Kedua, menyadarkan umat manusia terus-menerus tentang fitrahnya yang suci bahwa manusia
secara universal adalah sebuah entitas yang tergantung dan sangat membutuhkan Tuhan
(Fathir/35: 15). Tuhan dekat dan terlibat dalam keseharian manusia, bahkan lebih dekat
dibandingkan dengan jarak antara manusia dengan dirinya sendiri (al-Baqarah/2: 186 dan
Qāf/50: 16). Tuhan tidak mengantuk dan tidak tidur, bahkan tidak merasa bosan dan lelah dalam
memelihara langit dan bumi (alBaqarah/2: 255). Apa dan siapa saja yang berada di langit dan di
bumi selalu meminta kepada-Nya sehingga setiap waktu Tuhan dalam kesibukan (ar-Rahmān/55:
29).

Ketiga, menghidupkan terus menerus penghormatan terhadap konsep kemanusiaan universal. Al-
Quran menyatakan bahwa Allah telah memuliakan anak cucu Adam (al-Isrā/17: 70).

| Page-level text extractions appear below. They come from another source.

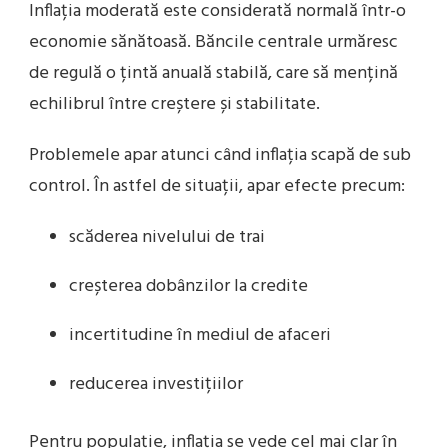
Inflația moderată este considerată normală într-o
economie sănătoasă. Băncile centrale urmăresc
de regulă o țintă anuală stabilă, care să mențină
echilibrul între creștere și stabilitate.
Problemele apar atunci când inflația scapă de sub
control. În astfel de situații, apar efecte precum:
scăderea nivelului de trai
creșterea dobânzilor la credite
incertitudine în mediul de afaceri
reducerea investițiilor
Pentru populație, inflația se vede cel mai clar în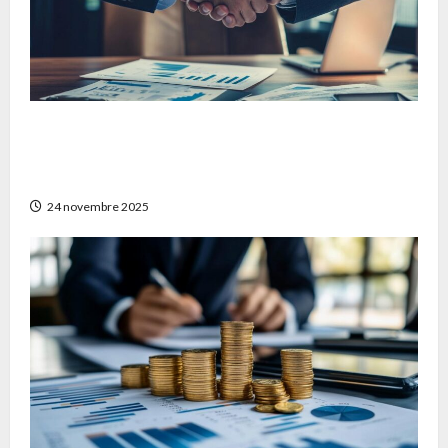
Comment obtenir un devis mutuelle
frontalier adapté à vos besoins en France et
en Suisse
24 novembre 2025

Penghormatan terhadap konsep kemanusiaan universal itu diwujudkan dengan keinsafan bahwa
Allah telah menciptakan manusia itu terdiri dari laki-laki dan perempuan, dan menjadikan umat
manusia itu berbangsa-bangsa dan bersuku-suku; kemudian perbedaan itu dikenali sebaik
mungkin supaya terwujud kesalingpahaman di antara umat manusia yang budayanya beraneka
ragam tersebut (al-hujurāt/49: 13). Hindari kejahatan kemanusiaan melalui perang dan
pengusiran suatu etnis dari tanah airnya hanya karena kelompok-kelompok sosial itu berbeda
keyakinan agamanya dari yang banyak dan kuat (al-Mumtahanah/60: 8-9). Sebab membunuh
satu orang yang tidak bersalah, bukan disebabkan karena membunuh atau berbuat fasad
(merampok atau mengganggu keamanan dan ketertiban) di bumi seperti membunuh seluruh umat
manusia. Sebaliknya, menghidupkan satu orang manusia seakan-akan telah menjaga
kelangsungan hidup seluruh umat manusia (al-Māidah/5: 32).